Patrick McGilligan, whose previous biographies on cinematic legends include Fritz Lang, George Cukor, James Cagney and Clint Eastwood, has compiled another masterwork of research and insight. He concentrates on Hitchcock as an adult rather than trying to analyze what might have happened in his younger days to account for his "twisted genius." For example, much has been written about the way Hitchcock depicts women in his films (e.g., his predilection for "icy blondes"). "Hitchcock's male heroes generally do all right," writes McGilligan. "His women must kill or die, be humiliated, or endure a frustrating romance with an important hero on the run. One way or another the beautiful women always suffered." Yet he remained devoted to his wife, Alma, until his dying day.

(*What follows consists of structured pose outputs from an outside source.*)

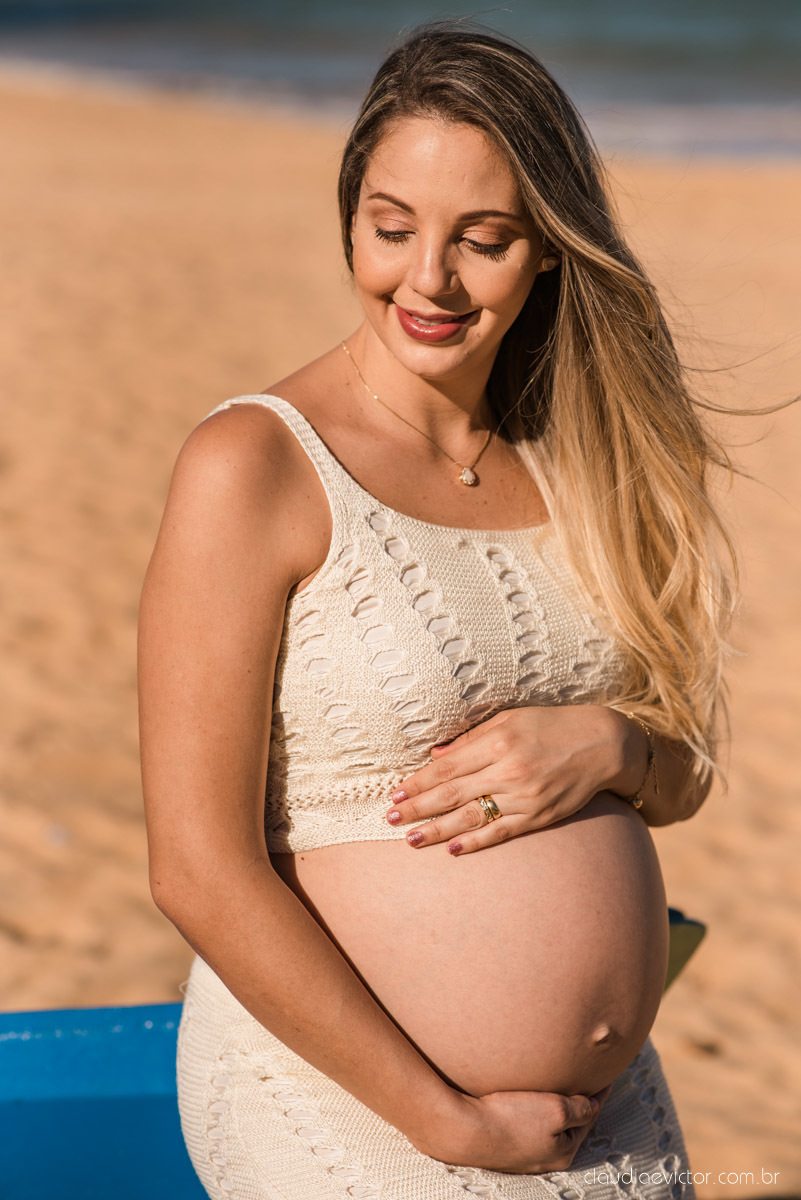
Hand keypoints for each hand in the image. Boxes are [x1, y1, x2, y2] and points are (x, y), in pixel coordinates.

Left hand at [386, 705, 639, 853]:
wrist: (602, 744)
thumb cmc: (552, 725)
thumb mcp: (510, 719)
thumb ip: (471, 739)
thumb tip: (435, 756)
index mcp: (499, 741)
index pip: (448, 767)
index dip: (419, 781)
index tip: (396, 792)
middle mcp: (510, 770)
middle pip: (453, 794)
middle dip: (418, 807)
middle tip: (390, 817)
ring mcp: (525, 797)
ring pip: (472, 817)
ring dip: (438, 830)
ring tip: (411, 840)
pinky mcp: (540, 816)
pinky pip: (502, 832)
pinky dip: (477, 842)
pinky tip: (454, 850)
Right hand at [420, 1082, 613, 1172]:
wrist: (464, 1130)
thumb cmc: (510, 1119)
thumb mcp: (554, 1110)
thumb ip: (579, 1108)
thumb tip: (594, 1105)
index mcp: (563, 1150)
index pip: (589, 1116)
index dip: (598, 1093)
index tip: (605, 1074)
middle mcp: (546, 1157)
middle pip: (569, 1123)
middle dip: (578, 1102)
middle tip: (585, 1079)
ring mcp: (525, 1152)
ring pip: (548, 1124)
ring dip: (555, 1106)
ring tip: (558, 1086)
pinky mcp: (506, 1143)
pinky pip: (529, 1123)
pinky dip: (535, 1110)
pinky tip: (528, 1099)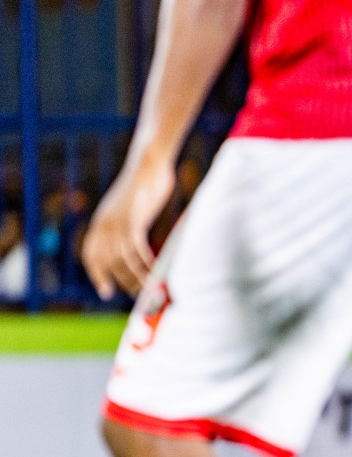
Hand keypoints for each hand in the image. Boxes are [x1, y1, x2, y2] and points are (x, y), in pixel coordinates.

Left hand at [82, 158, 174, 299]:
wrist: (150, 161)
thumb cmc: (146, 184)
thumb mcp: (130, 207)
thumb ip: (128, 224)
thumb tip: (135, 244)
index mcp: (100, 222)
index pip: (91, 255)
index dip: (97, 274)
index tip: (107, 292)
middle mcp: (104, 223)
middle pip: (107, 261)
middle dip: (121, 281)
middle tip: (137, 294)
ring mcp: (117, 220)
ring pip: (122, 258)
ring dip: (136, 276)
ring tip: (150, 287)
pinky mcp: (132, 218)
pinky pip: (136, 247)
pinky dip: (145, 262)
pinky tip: (155, 269)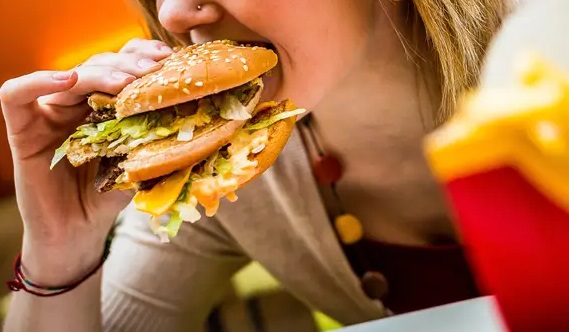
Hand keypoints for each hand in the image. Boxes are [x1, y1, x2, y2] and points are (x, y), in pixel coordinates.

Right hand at [0, 38, 172, 283]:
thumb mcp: (139, 163)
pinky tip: (68, 80)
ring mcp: (49, 114)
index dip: (141, 57)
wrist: (77, 232)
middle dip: (127, 64)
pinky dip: (37, 81)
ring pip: (67, 76)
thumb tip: (199, 121)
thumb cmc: (108, 198)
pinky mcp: (24, 130)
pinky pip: (15, 96)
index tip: (166, 58)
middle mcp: (77, 104)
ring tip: (125, 80)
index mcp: (105, 106)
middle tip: (152, 69)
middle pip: (97, 65)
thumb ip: (157, 141)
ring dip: (98, 72)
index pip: (120, 67)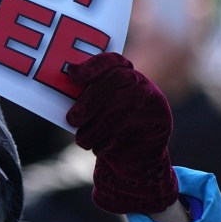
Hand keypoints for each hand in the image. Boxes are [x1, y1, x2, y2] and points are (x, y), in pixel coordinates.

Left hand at [64, 51, 178, 217]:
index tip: (72, 74)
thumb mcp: (99, 111)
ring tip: (83, 140)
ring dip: (94, 129)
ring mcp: (154, 104)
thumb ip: (87, 96)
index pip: (112, 61)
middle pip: (115, 83)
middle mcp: (143, 86)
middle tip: (72, 119)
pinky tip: (101, 148)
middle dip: (89, 101)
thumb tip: (62, 84)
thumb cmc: (110, 129)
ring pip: (118, 110)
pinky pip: (127, 132)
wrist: (137, 160)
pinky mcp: (158, 126)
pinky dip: (107, 143)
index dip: (92, 65)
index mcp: (128, 75)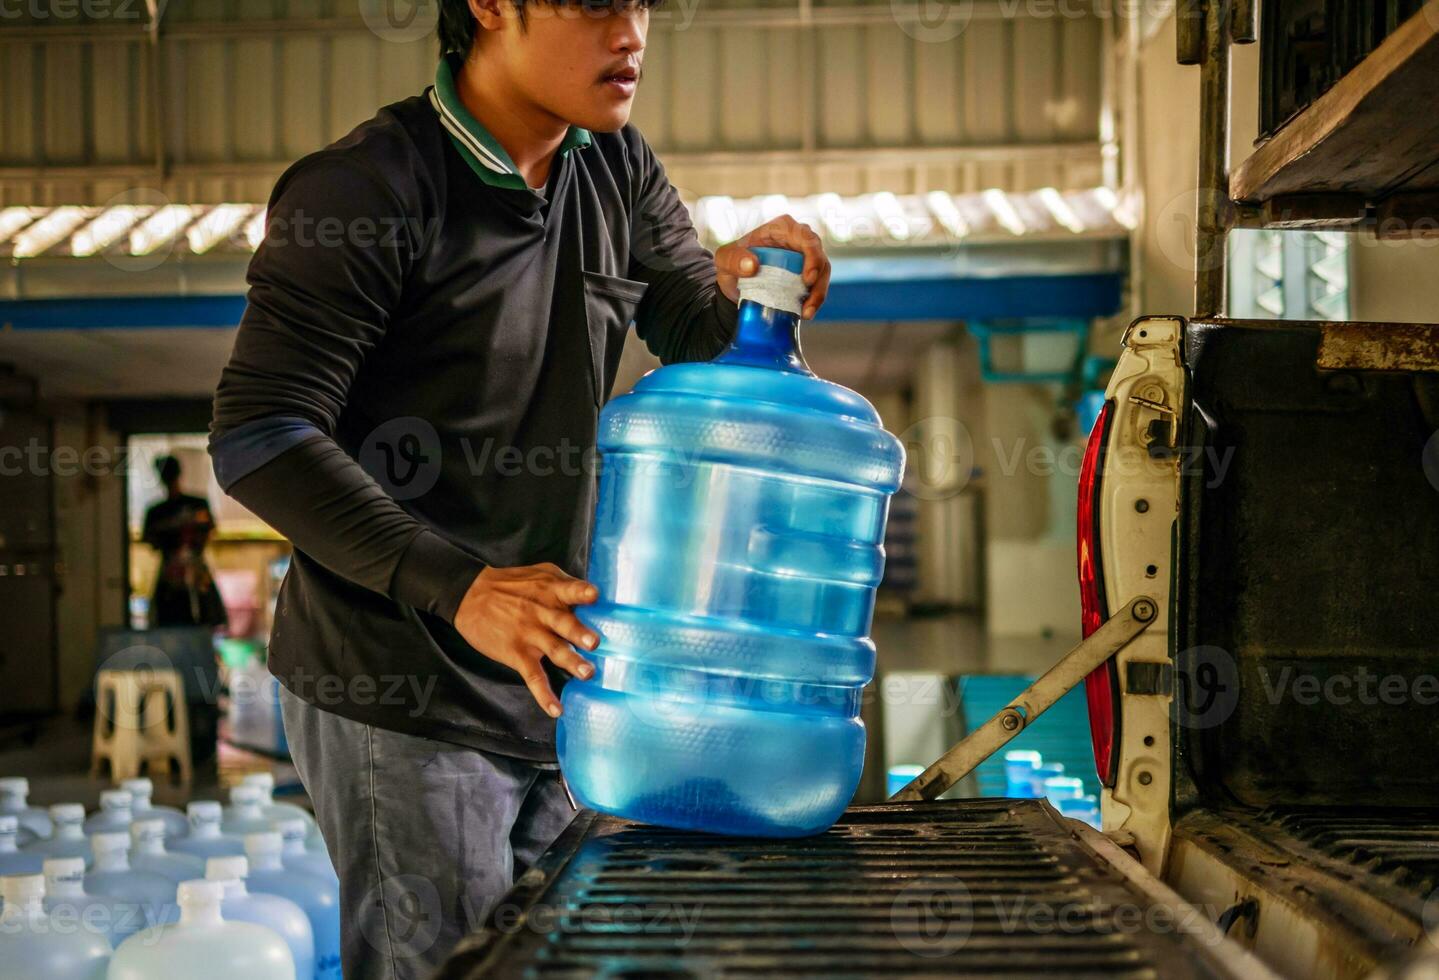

Hitchcock began his career at a time when everything was open in film. He was a master of both sides of the camera, bringing out the best from his performers as well as developing new filming techniques, whether for the sake of art or to keep the accountants happy. He loved to "tinker" and figure out how to make an image on a storyboard into reality.
McGilligan draws a fascinating picture of the movie industry, pitting artiste against tyrannical studio mogul; the battles between Hitchcock and David O. Selznick are at once amusing, picayune and frustrating.
ALFRED HITCHCOCK --- the first biography on the writer, director and producer in nearly 25 years --- offers plenty of "back story" for each Hitchcock project, beginning with the silent film The Lodger in 1926. Hitchcock handled the transition to "talkies" very well, but he never forgot that sound was not always necessary to set the mood. In fact, McGilligan notes, "In nearly every Hitchcock film to come, the most celebrated sequences . . . might as well be silent. If there was sound, it was music, natural noise or screaming. (He loathed "cued music" that merely confirms what you can see.") If there was dialogue, it was unimportant --- even unintelligible.
The author also puts Hitchcock's movies in perspective with other films and mores of the changing eras. Hitchcock was always battling with the censors as he tried to push the envelope in terms of explicitness, while at the same time trying to maintain a degree of subtlety. He also had to contend with political sensitivities of certain movies made during wartime (such as Lifeboat) and the "cold war" years. All of these pieces go into forming the "Hitchcockian" puzzle.
McGilligan portrays Hitchcock's work habits, his devotion to family and his loyalty to writers and crew members, and relationships (and in some cases impatience) with certain actors to paint a sympathetic portrait, refuting many of the less-than-flattering allegations about Hitchcock in earlier books.
While many "psycho-biographies" have been written about the master of the macabre, the tsar of terror, the thane of thrillers, trying to explain what happened in his life that led him to weave such terrifying (and terrific) tales, McGilligan's ALFRED HITCHCOCK, with its in-depth research and easy going narrative, will no doubt be among the most definitive.